“Tu l’hai già mangiata la minestrina?”. Racconto dalla Trans d’Havet
E’ andata in archivio nello scorso weekend anche la sesta edizione della Trans D’Havet. Trionfo vicentino per Pizzinini tra gli uomini e Pretto fra le donne nella gara di 80 chilometri. Podio completato al maschile da Miotto e Di Giacomo, al femminile da Boschetto e dalle sorelle Boifava. Nella versione Marathon trionfa il trentino Miori, davanti a Lorenzi e Cocco, con un ex-aequo tra le donne con Giulia Vinco e Giulia Gallo. Terza Kristina Aluzaite.
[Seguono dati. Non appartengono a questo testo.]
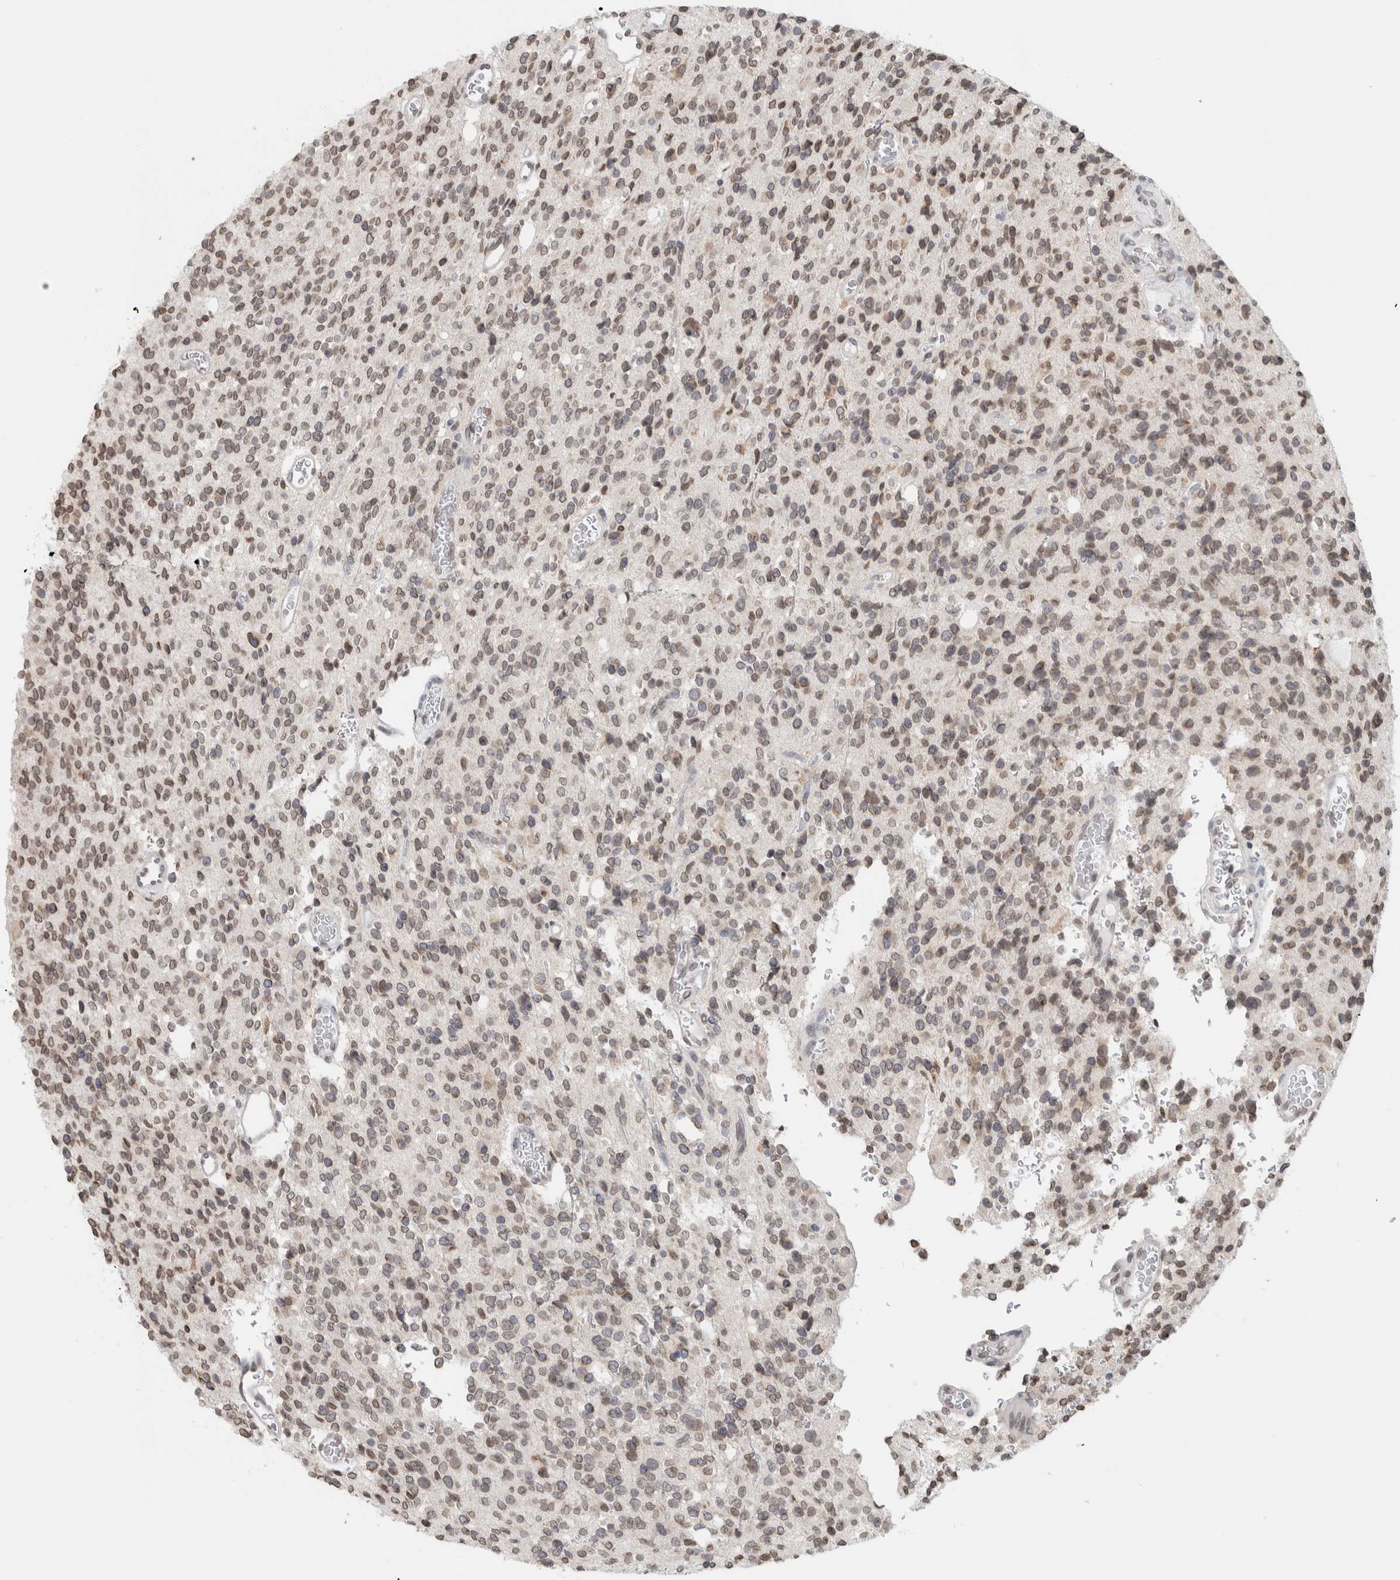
{"staining": {"intensity": "weak", "quantity": ">75%", "location": "cytoplasmic/membranous,nuclear"}, "tissue": "glioma", "cell_type": "Tumor cells", "image_type": "cancer", "snomed": [{"axis": "morphology", "description": "Glioma, malignant, High grade"}, {"axis": "topography", "description": "Brain"}], "caption": "Immunohistochemical staining of human glioma exhibits low levels of weak cytoplasmic/membranous and nuclear protein staining in approximately >75% of tumor cells.", "gene": "RBMX2", "patient": {"sex": "male", "age": 34}}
A raccontarci in prima persona l’esperienza di questa devastante gara torna il nostro coraggioso blogger El Gae.
“Tu l’hai già mangiata la minestrina?”
La signora me lo chiede con quel garbo misto a rimprovero tipico delle madri; solo che non è mia madre ma una delle volontarie che al ristoro di Pian delle Fugazze assistono i trail runner che scendono dal rifugio Papa, dopo quaranta km affrontati di notte.
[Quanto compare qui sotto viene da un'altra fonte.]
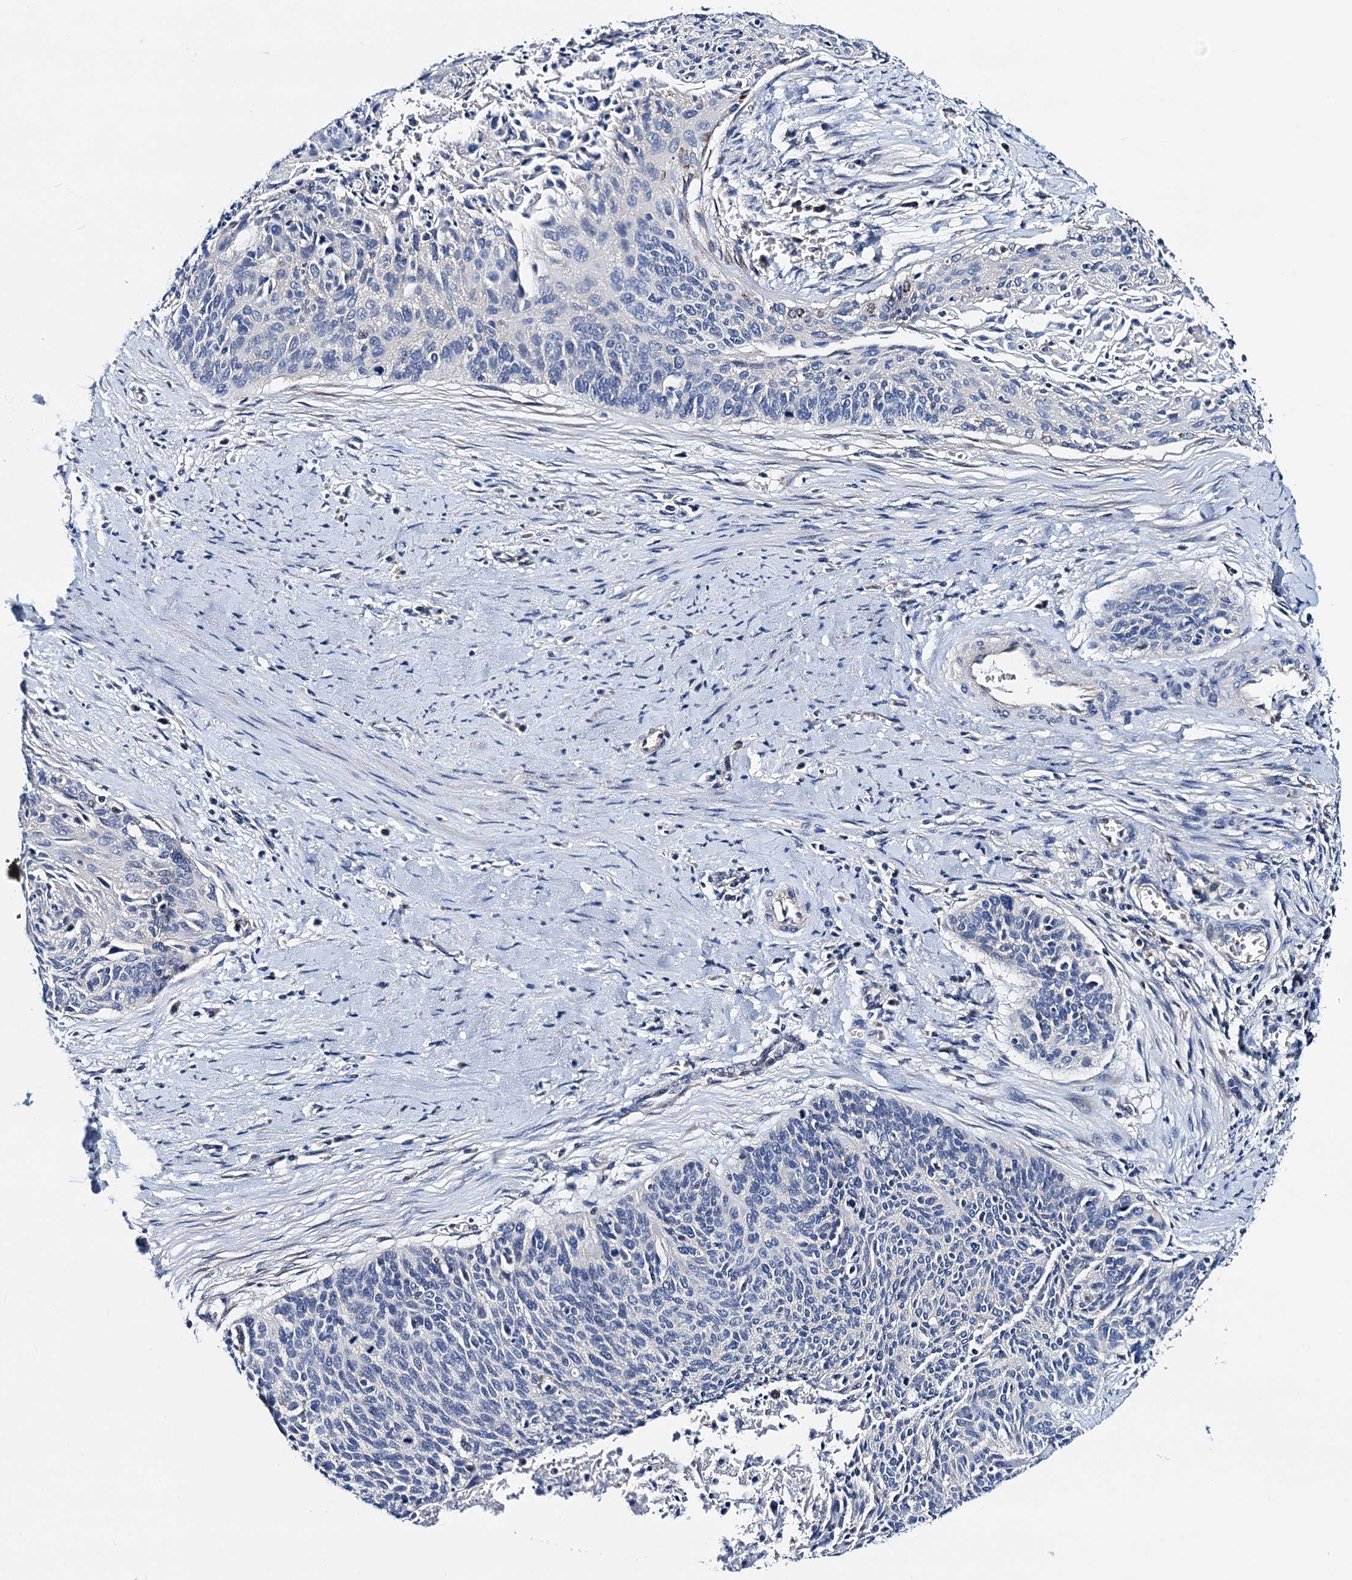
{"staining": {"intensity": "negative", "quantity": "none", "location": "none"}, "tissue": "cervical cancer", "cell_type": "Tumor cells", "image_type": "cancer", "snomed": [{"axis": "morphology", "description": "Squamous cell carcinoma, NOS"}, {"axis": "topography", "description": "Cervix"}], "caption": "This is an immunohistochemistry image of cervical cancer. There is no expression in tumor cells.", "gene": "GCOM1", "patient": {"sex": "female", "age": 55}}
Sono sfatto, i bastoncini appoggiati al palo del gazebo, la maglia sporca appallottolata alla bell’e meglio nello zaino che ora fatica a chiudersi e le gambe che non rispondono ai comandi, non ai miei, per lo meno.
C’ero anche io venerdì sera a Piovene Rocchette tra i 350 partenti della sesta edizione della Trans D’Havet e non ci sarò, purtroppo, tra gli irriducibili che tra le 10 e le 23 di sabato sono arrivati a Valdagno, completando così in “soli” 80 km il periplo completo delle Piccole Dolomiti, fermato da un fisico che, a differenza dello scorso anno, proprio non ne ha voluto sapere di proseguire oltre metà della gara.
Eppure lì, al Pian delle Fugazze, nell’ora di attesa che divide il mio claudicante arrivo fino alla partenza della navetta che mi deve riportare a Valdagno, riesco ad apprezzare una cosa che non avevo mai notato nelle due partecipazioni precedenti: tutto quello che gira attorno alla corsa si diverte tanto quanto chi corre.
E’ lì che capisco le persone che incitano per le strada di Piovene, le signore di una certa età che su all’Angelo, ancora in piedi all’una di notte, sono lì ad aspettare gli ultimi e gridare “dai, bravissimi” anche se siamo in fondo al gruppo e anche se siamo appena partiti e di bravura, fino a quel momento, ce n’è voluta davvero poca. E lì trovo il senso degli alpini, uno anche con la moglie, che sulle Creste del Summano fanno luce con la pila nei passaggi più difficili, che la festa non venga rovinata da un qualsiasi infortunio. E poi su, in Busa Novegno, dove alle quattro di mattina ci sono due bimbi che avranno l’età dei miei, sette, otto anni, e quel che possono danno una mano versando coca cola e passando fette di crostata. E non penso “che pazzi i loro genitori”, no, perché a questi bambini stanno insegnando una delle cose più importanti: il servizio reso come se fosse una festa.
Per non parlare dei tanti punti di pronto soccorso, sempre pronti alla battuta e con l’occhio attento a valutare le gambe di qualche bella concorrente, se altro di più serio, per fortuna, non c’è da fare. Perfino sul Monte Alba, così poco affascinante e scarsamente evocativo, c’è qualcuno che incita ed indica la via, mentre fa colazione a rosso e soppressa sul bagagliaio di una Panda. E poi nelle 52 gallerie, a lasciarsi baciare da un sole appena sorto c’è il soccorso alpino, quelli con l’attrezzatura che solo a vederla ti vien da dire “occhio tosi, che qui se cadete sono cavoli amari”.
La Trans D’Havet è questa, una moltitudine di persone che si passa la notte in bianco per la sola voglia di esserne parte, per condividere del tempo con gli amici, per dar di gomito al compare quando passa una bella ragazza, per il gossip con la comare mentre si aspetta sotto al tendone del ristoro senza mai venir meno all’incitamento, al saluto e all’efficienza della mansione svolta.
E senza mai far confronti tra i primi e gli ultimi e senza mai mostrar uno sguardo che ti faccia intuire che di te pensano che sei una mezza sega, che quelli forti son passati cinque ore fa e che tu potevi anche startene a casa. Per loro siamo tutti forti e chi si ferma è semplicemente qualcuno che ci potrà riprovare l’anno prossimo.
“Signora, la minestra è buonissima”
“Grazie giovanotto, el se senta che nol ga mia na bea siera, ghin vorlo ancora?”